→ **SUPPLIED PASSAGE**:
Update Training Config

Update the config to point to the combined dataset:

model_name: "Qwen/Qwen3-4B-Instruct-2507"

dataset_path: "/path/to/data/train_multi_env.jsonl"
eval_dataset_path: "/path/to/data/val_multi_env.jsonl"

task: "workplace-sudoku"                    # used in wandb run name
output_dir: "outputs/nemo_gym_multi_env"

# ... rest of config same

Update ng_run

Whether training interactively or via Slurm, update the ng_run command to include config files from each resources server:

cd Gym
source .venv/bin/activate

config_paths="responses_api_models/vllm_model/configs/vllm_model.yaml,\
resources_servers/workplace_assistant/configs/workplace_assistant.yaml,\
resources_servers/reasoning_gym/configs/reasoning_gym.yaml"

ng_run "+config_paths=[${config_paths}]"

This starts servers for both environments. The training script automatically routes each example to the correct agent server based on its agent_ref field.

Run Training

Update the Slurm submission script to use the new training config and both ng_run resources server configs, then submit the job as before.

The training script reads agent_ref from each example’s metadata, routes requests to the correct NeMo Gym agent server, and handles different agents and environments in the same batch.

→ **ITEMS**:
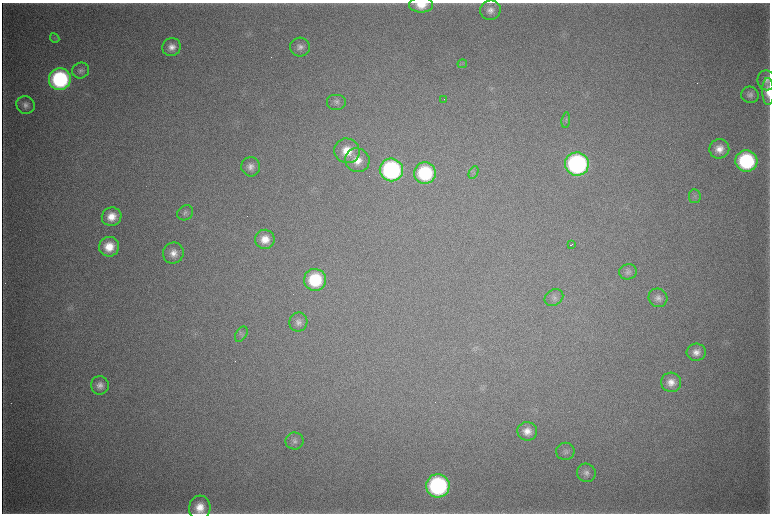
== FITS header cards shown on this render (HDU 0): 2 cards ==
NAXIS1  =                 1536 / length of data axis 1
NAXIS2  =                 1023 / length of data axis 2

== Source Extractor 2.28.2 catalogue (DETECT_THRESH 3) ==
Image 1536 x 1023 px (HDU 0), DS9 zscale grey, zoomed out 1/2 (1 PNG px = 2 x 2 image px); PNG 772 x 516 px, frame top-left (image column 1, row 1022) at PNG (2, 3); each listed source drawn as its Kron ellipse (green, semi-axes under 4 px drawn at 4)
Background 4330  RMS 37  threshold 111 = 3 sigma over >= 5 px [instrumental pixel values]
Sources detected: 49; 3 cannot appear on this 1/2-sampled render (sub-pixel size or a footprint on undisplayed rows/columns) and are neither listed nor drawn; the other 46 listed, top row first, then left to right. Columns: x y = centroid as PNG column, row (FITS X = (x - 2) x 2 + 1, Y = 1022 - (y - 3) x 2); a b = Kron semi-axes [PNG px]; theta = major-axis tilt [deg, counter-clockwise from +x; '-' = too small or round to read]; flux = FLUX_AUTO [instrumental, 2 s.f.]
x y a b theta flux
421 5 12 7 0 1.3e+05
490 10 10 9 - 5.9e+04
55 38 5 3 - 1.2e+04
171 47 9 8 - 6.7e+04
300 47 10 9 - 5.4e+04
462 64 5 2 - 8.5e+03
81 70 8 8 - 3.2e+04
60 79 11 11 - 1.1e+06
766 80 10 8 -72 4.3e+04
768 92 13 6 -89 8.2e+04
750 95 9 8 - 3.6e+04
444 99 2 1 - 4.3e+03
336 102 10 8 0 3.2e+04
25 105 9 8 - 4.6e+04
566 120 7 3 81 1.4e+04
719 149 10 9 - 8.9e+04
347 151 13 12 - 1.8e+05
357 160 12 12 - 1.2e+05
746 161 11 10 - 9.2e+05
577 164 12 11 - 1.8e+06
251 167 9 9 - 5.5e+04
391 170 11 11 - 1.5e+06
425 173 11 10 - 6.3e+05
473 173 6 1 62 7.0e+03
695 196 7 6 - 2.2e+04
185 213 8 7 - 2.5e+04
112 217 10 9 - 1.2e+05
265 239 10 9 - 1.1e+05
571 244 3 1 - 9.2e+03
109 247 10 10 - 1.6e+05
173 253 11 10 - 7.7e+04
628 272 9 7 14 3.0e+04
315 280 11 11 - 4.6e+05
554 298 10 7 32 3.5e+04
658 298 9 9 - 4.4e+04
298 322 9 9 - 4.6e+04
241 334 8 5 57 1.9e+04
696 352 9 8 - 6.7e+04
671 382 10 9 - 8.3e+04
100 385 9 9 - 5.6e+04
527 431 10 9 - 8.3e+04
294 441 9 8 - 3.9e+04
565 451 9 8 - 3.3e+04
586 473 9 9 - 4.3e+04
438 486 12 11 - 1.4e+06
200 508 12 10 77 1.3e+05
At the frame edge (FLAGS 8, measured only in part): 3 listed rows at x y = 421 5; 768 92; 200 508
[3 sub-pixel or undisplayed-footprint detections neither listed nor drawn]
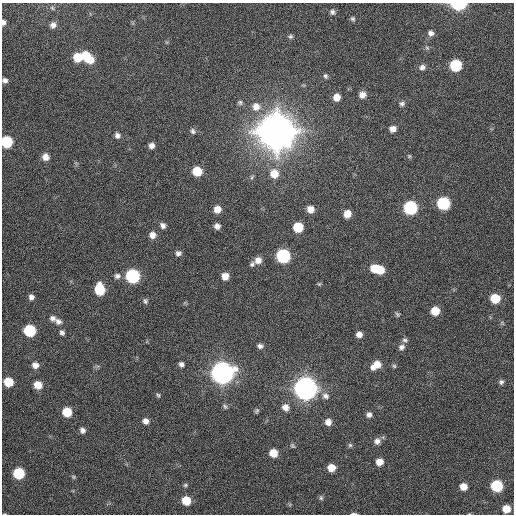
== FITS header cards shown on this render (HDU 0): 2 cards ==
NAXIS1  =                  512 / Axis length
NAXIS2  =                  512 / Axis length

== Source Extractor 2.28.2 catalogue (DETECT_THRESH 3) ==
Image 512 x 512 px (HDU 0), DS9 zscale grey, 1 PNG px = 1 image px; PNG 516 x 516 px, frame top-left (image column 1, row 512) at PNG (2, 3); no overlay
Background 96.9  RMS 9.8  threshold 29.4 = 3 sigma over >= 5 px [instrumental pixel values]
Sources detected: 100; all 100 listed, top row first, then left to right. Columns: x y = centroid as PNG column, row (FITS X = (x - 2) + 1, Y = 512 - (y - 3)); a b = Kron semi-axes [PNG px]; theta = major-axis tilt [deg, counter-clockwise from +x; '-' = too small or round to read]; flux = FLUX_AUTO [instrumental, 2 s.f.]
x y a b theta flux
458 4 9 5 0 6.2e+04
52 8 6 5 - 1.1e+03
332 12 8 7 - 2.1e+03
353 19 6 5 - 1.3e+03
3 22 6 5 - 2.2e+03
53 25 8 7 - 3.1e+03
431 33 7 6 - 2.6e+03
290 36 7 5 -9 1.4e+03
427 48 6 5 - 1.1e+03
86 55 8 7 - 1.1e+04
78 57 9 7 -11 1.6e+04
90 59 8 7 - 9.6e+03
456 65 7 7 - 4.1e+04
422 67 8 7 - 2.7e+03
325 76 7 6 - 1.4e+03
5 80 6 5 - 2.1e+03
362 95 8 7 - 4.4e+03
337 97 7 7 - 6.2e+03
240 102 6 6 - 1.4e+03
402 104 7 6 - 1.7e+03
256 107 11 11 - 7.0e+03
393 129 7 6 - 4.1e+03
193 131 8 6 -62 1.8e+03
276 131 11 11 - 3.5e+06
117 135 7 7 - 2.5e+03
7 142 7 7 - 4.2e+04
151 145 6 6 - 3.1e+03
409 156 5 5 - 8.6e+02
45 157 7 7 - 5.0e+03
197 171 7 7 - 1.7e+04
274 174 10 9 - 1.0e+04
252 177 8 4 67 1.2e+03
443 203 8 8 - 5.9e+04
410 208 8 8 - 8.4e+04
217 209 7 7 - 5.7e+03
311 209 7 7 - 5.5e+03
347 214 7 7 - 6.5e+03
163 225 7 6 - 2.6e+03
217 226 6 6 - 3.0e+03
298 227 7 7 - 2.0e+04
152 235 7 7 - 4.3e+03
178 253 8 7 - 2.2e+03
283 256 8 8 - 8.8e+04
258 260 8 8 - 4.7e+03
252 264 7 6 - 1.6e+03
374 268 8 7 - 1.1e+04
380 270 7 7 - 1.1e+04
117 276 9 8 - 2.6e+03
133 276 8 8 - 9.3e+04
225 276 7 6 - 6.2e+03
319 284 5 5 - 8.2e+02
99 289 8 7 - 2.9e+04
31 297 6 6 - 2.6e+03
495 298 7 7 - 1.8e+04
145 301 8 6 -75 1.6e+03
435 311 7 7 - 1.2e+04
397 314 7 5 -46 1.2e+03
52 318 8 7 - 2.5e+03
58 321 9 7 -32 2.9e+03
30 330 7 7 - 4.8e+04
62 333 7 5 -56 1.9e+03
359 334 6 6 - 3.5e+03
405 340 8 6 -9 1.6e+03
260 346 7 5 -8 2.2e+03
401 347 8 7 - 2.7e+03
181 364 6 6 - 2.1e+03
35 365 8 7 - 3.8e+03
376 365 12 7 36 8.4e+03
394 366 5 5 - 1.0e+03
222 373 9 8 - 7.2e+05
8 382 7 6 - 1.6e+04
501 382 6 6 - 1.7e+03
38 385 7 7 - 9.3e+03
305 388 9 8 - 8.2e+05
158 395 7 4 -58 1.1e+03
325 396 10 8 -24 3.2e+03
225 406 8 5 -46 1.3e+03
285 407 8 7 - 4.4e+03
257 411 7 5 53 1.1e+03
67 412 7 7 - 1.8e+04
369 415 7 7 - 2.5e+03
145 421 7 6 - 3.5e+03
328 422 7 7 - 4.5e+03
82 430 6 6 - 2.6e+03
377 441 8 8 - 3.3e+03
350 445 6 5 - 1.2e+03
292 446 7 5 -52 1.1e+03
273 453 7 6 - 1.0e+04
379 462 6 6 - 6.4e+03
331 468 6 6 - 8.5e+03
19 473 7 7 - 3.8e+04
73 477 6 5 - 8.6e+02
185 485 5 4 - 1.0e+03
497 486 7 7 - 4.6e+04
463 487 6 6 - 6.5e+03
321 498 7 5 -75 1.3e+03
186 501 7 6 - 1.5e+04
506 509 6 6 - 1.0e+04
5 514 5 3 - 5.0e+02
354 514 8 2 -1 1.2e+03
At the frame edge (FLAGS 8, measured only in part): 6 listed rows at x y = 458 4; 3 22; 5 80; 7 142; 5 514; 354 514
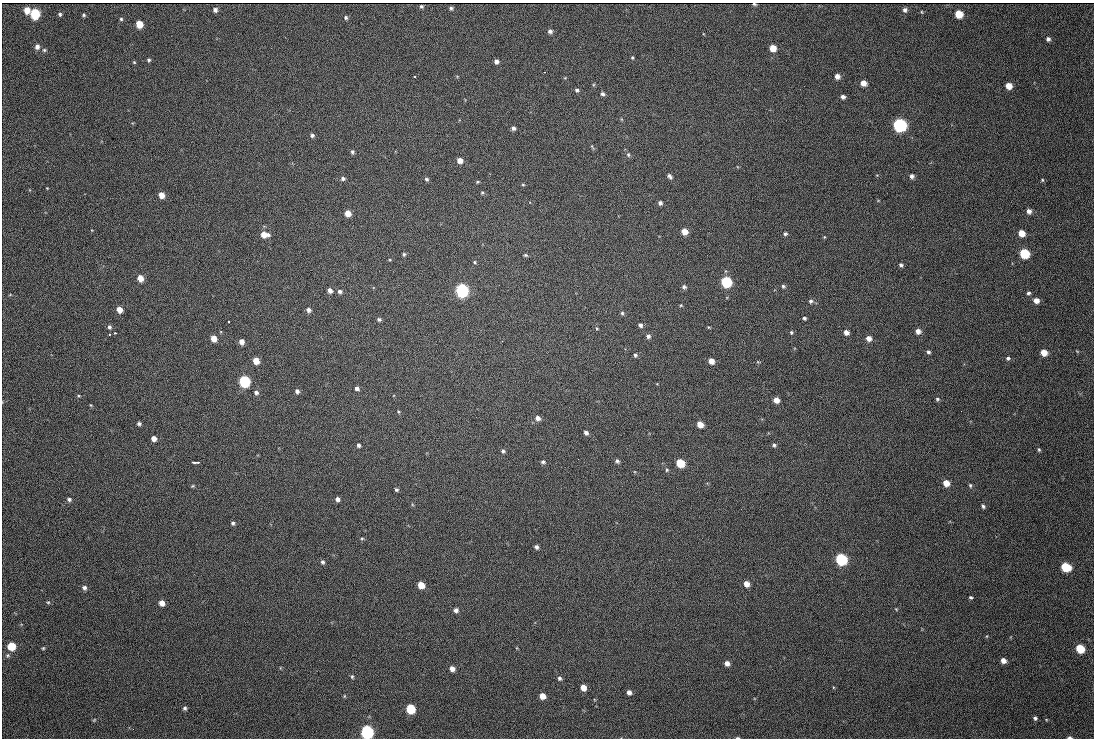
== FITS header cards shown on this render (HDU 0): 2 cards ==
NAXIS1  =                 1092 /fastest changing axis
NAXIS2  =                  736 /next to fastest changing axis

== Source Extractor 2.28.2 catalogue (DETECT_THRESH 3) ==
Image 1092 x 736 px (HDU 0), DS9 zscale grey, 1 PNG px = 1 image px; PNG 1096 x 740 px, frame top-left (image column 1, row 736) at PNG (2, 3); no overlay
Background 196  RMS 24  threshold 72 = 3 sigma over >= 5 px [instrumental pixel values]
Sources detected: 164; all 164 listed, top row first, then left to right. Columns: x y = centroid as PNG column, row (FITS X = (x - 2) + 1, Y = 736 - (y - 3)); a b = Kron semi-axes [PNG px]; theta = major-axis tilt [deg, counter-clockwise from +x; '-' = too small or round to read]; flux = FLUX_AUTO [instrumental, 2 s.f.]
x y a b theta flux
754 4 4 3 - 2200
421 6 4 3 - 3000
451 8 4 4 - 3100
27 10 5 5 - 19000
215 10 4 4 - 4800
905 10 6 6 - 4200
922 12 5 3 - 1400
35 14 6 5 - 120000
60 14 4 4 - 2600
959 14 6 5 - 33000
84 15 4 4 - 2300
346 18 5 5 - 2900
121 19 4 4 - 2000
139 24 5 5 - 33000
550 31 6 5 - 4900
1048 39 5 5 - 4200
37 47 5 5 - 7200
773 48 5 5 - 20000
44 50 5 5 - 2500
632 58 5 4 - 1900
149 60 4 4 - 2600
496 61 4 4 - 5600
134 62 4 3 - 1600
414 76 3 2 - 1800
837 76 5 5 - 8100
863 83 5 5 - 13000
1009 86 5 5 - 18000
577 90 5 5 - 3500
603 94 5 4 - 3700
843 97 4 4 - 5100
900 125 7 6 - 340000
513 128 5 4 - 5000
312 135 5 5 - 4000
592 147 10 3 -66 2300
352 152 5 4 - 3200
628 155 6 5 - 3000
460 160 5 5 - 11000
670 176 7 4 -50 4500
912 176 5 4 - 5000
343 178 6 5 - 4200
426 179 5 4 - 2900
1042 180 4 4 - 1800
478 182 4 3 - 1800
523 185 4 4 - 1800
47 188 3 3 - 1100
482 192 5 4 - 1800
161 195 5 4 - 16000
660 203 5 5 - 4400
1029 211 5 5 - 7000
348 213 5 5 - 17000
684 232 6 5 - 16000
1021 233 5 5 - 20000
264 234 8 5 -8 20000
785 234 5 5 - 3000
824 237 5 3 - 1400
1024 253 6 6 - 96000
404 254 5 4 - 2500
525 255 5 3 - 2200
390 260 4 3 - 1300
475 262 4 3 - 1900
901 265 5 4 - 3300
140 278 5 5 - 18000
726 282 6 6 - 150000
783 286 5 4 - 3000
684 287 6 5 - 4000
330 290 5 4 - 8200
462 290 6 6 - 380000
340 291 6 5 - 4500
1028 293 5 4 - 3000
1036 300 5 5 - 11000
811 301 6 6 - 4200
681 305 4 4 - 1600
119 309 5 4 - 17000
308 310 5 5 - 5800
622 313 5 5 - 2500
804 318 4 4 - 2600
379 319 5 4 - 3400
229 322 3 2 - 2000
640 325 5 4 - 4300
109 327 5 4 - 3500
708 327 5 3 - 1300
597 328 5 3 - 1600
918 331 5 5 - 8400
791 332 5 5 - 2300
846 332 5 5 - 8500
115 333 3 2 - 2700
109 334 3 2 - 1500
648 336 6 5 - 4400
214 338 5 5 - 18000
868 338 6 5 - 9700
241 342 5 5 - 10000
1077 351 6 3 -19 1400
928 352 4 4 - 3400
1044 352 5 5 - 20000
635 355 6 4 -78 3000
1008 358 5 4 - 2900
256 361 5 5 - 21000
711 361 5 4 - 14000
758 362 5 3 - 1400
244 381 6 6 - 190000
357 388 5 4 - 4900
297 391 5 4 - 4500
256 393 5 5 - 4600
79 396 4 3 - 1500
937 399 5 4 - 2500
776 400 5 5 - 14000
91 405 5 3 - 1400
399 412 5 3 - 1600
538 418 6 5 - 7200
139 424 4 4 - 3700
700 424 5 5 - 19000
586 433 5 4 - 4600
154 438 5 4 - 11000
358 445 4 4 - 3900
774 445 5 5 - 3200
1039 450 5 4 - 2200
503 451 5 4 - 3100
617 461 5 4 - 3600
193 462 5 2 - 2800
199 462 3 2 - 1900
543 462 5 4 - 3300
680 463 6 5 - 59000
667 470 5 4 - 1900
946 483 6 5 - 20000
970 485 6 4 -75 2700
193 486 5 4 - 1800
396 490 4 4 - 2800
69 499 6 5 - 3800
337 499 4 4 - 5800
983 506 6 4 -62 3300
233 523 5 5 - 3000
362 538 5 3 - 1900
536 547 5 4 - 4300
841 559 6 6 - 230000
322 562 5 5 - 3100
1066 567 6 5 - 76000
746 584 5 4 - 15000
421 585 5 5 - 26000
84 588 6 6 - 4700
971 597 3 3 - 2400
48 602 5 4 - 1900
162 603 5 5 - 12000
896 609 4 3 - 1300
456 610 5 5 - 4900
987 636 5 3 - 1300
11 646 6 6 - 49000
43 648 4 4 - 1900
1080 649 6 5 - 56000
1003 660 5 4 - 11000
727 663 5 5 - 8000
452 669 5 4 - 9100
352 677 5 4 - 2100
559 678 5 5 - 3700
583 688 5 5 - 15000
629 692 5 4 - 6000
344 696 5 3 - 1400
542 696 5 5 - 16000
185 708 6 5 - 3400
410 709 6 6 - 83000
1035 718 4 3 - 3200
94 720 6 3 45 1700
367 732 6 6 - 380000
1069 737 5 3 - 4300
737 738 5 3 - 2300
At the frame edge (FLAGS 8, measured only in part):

→ **REQUIRED TASK**: Translate this sentence from the multi-environment training guide into Spanish: "The training script automatically routes each example to the correct agent server based on its agent_ref field."

→ **EXERCISE ANSWER**: El script de entrenamiento enruta automáticamente cada ejemplo al servidor de agente correcto según su campo agent_ref.